THE DATA Start Marker

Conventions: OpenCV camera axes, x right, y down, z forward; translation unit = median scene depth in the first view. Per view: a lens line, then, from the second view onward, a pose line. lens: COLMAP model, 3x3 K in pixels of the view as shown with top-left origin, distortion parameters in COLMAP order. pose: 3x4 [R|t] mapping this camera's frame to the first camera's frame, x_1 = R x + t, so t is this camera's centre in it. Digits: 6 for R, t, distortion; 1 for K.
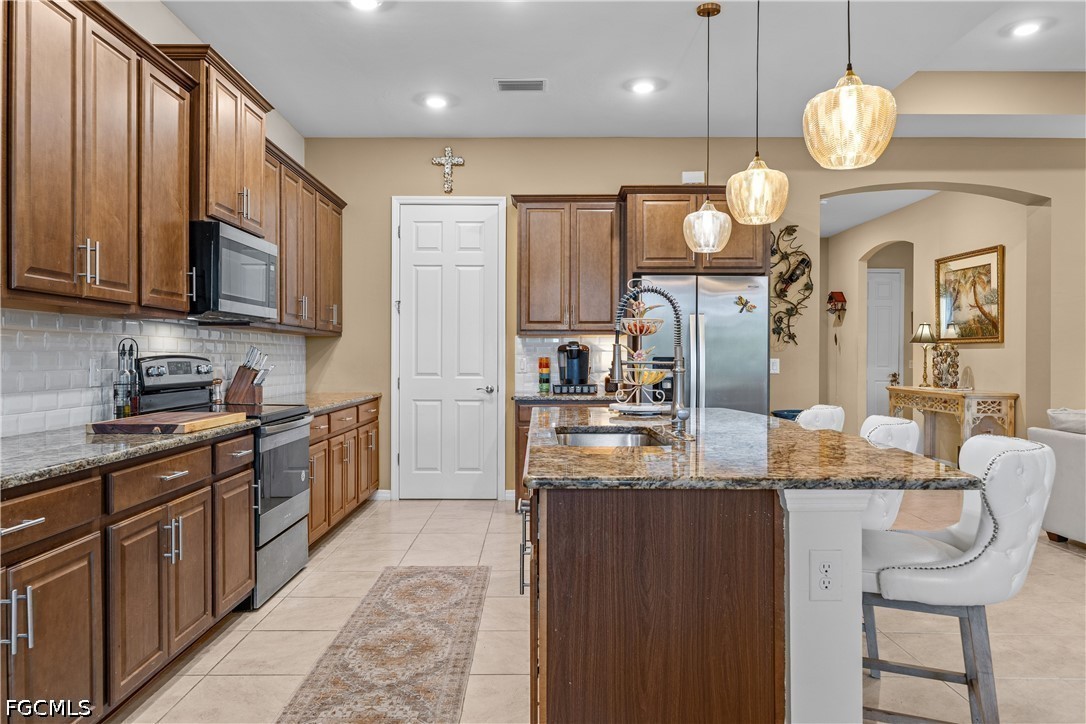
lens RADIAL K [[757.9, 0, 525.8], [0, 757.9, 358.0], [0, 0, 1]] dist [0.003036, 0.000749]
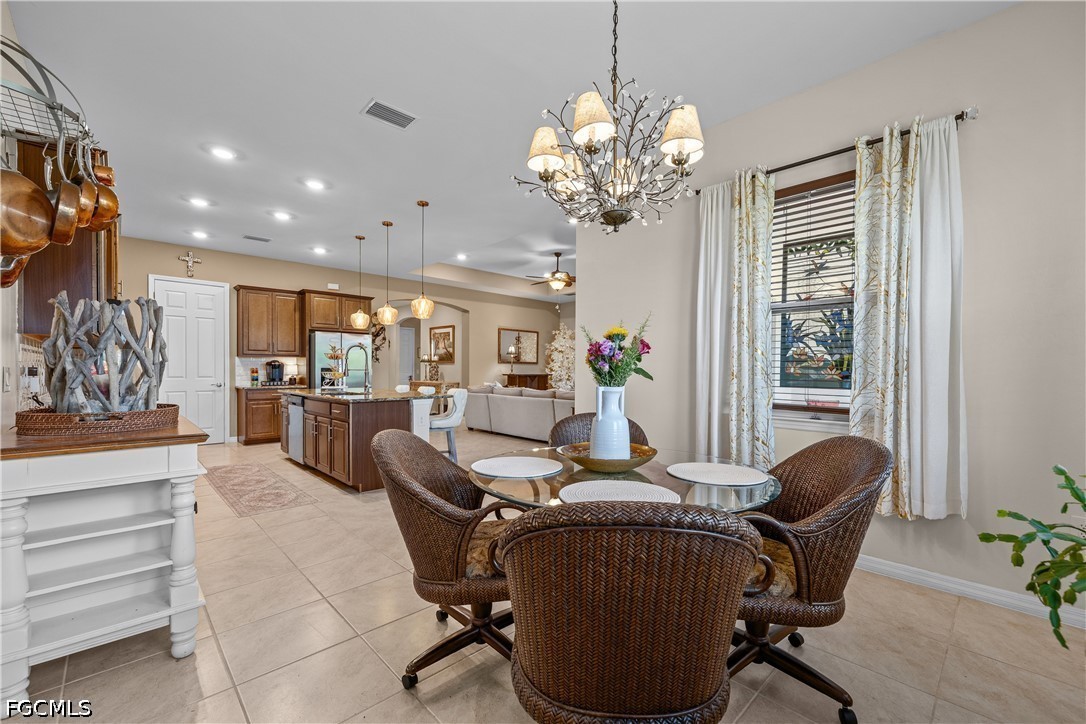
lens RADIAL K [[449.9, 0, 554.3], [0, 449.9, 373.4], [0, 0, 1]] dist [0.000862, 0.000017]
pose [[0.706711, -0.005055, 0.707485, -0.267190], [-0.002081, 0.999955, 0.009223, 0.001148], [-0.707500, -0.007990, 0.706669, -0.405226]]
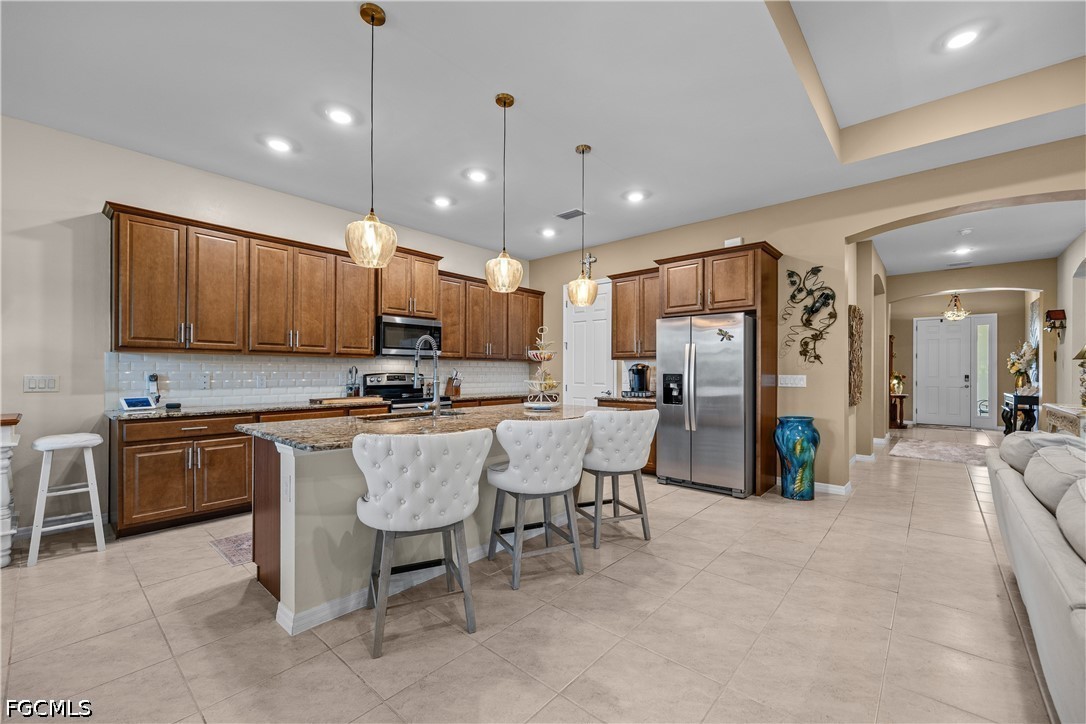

THE DATA End Marker

## WHAT YOU NEED TO DO
Which lines in the data contain the string "lens", matching case exactly? Identify each such line and copy it in full.

## SOLUTION TO THIS PROBLEM
Conventions: OpenCV camera axes, x right, y down, z forward; translation unit = median scene depth in the first view. Per view: a lens line, then, from the second view onward, a pose line. lens: COLMAP model, 3x3 K in pixels of the view as shown with top-left origin, distortion parameters in COLMAP order. pose: 3x4 [R|t] mapping this camera's frame to the first camera's frame, x_1 = R x + t, so t is this camera's centre in it. Digits: 6 for R, t, distortion; 1 for K.
lens RADIAL K [[757.9, 0, 525.8], [0, 757.9, 358.0], [0, 0, 1]] dist [0.003036, 0.000749]
lens RADIAL K [[449.9, 0, 554.3], [0, 449.9, 373.4], [0, 0, 1]] dist [0.000862, 0.000017]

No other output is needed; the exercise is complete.